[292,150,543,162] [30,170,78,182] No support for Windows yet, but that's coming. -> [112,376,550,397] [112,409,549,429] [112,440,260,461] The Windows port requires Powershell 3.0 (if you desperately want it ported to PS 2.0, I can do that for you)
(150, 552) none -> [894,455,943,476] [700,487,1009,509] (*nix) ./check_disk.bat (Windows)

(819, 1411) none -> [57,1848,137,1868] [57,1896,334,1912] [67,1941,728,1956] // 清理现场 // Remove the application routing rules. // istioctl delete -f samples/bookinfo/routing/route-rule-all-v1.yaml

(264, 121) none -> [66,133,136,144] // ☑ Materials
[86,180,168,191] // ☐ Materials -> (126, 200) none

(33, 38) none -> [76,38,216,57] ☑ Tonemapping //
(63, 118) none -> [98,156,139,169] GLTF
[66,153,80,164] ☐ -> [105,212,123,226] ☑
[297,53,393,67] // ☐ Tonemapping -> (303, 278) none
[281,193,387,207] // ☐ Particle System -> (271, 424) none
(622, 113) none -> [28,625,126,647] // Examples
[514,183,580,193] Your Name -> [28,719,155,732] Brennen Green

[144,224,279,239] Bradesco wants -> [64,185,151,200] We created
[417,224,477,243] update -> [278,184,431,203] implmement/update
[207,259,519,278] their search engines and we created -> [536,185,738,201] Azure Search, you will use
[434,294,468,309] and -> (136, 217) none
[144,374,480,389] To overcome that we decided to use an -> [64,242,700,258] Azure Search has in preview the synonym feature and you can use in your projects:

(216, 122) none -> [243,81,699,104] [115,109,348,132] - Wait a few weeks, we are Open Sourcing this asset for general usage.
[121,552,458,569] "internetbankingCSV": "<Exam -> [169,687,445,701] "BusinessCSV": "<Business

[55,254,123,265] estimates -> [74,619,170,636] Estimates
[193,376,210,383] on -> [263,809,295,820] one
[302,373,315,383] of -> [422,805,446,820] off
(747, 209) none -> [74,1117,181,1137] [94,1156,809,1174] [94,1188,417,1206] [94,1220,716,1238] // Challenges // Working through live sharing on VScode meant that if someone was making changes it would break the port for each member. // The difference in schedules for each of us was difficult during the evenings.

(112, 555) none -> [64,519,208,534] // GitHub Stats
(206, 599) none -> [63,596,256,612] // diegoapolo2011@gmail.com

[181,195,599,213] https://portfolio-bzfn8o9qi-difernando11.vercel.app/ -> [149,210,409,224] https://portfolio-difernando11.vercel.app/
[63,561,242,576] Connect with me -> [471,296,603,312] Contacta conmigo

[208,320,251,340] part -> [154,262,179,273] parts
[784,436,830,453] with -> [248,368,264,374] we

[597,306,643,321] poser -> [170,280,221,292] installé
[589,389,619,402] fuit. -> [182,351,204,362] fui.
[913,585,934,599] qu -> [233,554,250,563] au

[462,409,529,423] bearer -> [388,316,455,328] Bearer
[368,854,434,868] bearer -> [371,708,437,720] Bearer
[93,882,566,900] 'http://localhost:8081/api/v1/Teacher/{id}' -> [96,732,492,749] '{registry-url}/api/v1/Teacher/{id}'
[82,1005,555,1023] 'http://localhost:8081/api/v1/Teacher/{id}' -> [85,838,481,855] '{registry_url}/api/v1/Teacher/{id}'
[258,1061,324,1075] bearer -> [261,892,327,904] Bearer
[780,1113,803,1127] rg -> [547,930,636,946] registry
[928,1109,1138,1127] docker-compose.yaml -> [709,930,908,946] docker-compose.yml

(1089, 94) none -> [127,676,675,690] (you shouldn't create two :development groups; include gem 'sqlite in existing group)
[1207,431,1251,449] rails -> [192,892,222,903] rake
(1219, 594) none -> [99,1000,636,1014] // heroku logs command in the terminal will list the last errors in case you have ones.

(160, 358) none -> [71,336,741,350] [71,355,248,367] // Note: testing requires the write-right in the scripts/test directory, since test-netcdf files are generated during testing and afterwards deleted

_ _ _ _ _

Activity.
Beginning with the line that holds "[913,585,934,599] qu -> [233,554,250,563] au", please return every line through the end of the data, exactly as written.

Answer section.
[913,585,934,599] qu -> [233,554,250,563] au

[462,409,529,423] bearer -> [388,316,455,328] Bearer
[368,854,434,868] bearer -> [371,708,437,720] Bearer
[93,882,566,900] 'http://localhost:8081/api/v1/Teacher/{id}' -> [96,732,492,749] '{registry-url}/api/v1/Teacher/{id}'
[82,1005,555,1023] 'http://localhost:8081/api/v1/Teacher/{id}' -> [85,838,481,855] '{registry_url}/api/v1/Teacher/{id}'
[258,1061,324,1075] bearer -> [261,892,327,904] Bearer
[780,1113,803,1127] rg -> [547,930,636,946] registry
[928,1109,1138,1127] docker-compose.yaml -> [709,930,908,946] docker-compose.yml

(1089, 94) none -> [127,676,675,690] (you shouldn't create two :development groups; include gem 'sqlite in existing group)
[1207,431,1251,449] rails -> [192,892,222,903] rake
(1219, 594) none -> [99,1000,636,1014] // heroku logs command in the terminal will list the last errors in case you have ones.

(160, 358) none -> [71,336,741,350] [71,355,248,367] // Note: testing requires the write-right in the scripts/test directory, since test-netcdf files are generated during testing and afterwards deleted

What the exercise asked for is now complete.